In other words, raising the minimal quota will never create a bi-partisan regime here. Instead, we will have five or six parties of the same size (including a united Arab party that will be formed as soon as the law is amended). Their representatives will sit in Knesset committees and bicker all day. Hey, is this not what we have today?
There is not a single small party in the current coalition. They are all in the opposition and hardly stand in our way to anything. Who will gain from this? The parties' central committees, of course. The stronger the parties, the more powerful their central committees become. I agree, getting rid of Zehava Galon will indeed be fun, but is it worth the trouble?
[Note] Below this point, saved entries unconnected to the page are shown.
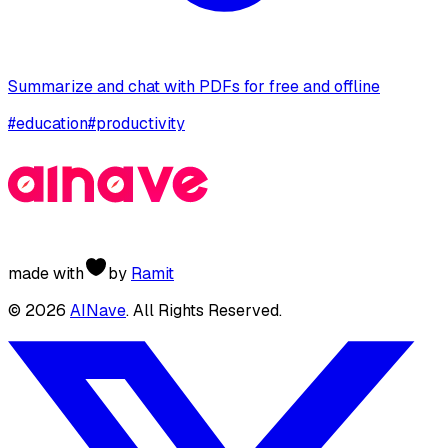
Summarize and chat with PDFs for free and offline
#
education
#
productivity
made with
by
Ramit
©
2026
AINave
. All Rights Reserved.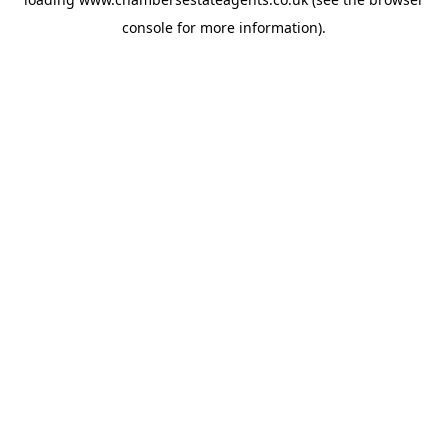
console
for more information).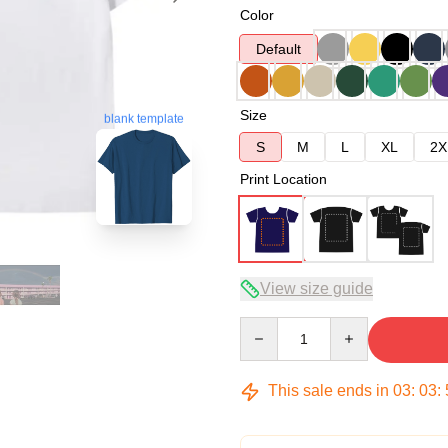
Color
Default
Size
blank template
S
M
L
XL
2X
Print Location
View size guide
Quantity
This sale ends in
03
:
03
: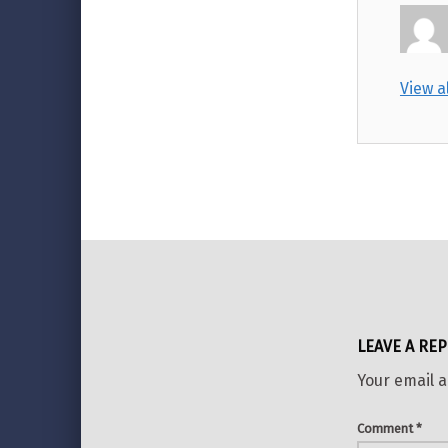
View a
Skip back to main navigation
LEAVE A REP
Your email a
Comment
*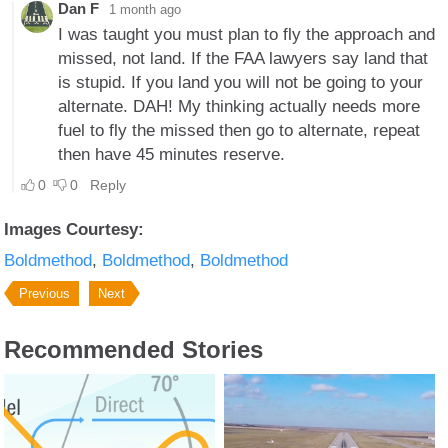
Images Courtesy:
Boldmethod
Boldmethod
Boldmethod
Previous
Next
Recommended Stories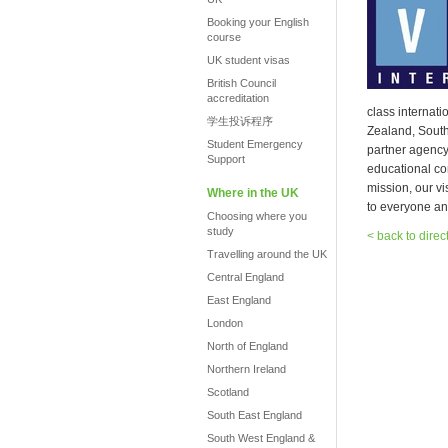
Booking your English
course
UK student visas
British Council
accreditation
class internat
学生投诉程序
Zealand, South
Student Emergency
partner agenc
Support
educational co
mission, our vi
Where in the UK
to everyone an
Choosing where you
study
< back to direc
Travelling around the UK
Central England
East England
London
North of England
Northern Ireland
Scotland
South East England
South West England &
And a final surprising note
Having said all that, I believe we should change the election system - only this cannot be the entire solution. It can only be a part of it. A presidential regime can work, but only in countries that have a constitution that protects the civilians against reckless, corrupt, or plainly unskilled presidents.
If we want to give someone power, we must have checks and balances facing him. People who favor a presidential regime believe in their hearts that the elected president will be the one they believe in the most. To test this, imagine the opposite situation: Look at the person you tolerate the least in the Israeli politics, and ask yourself what powers would you give him.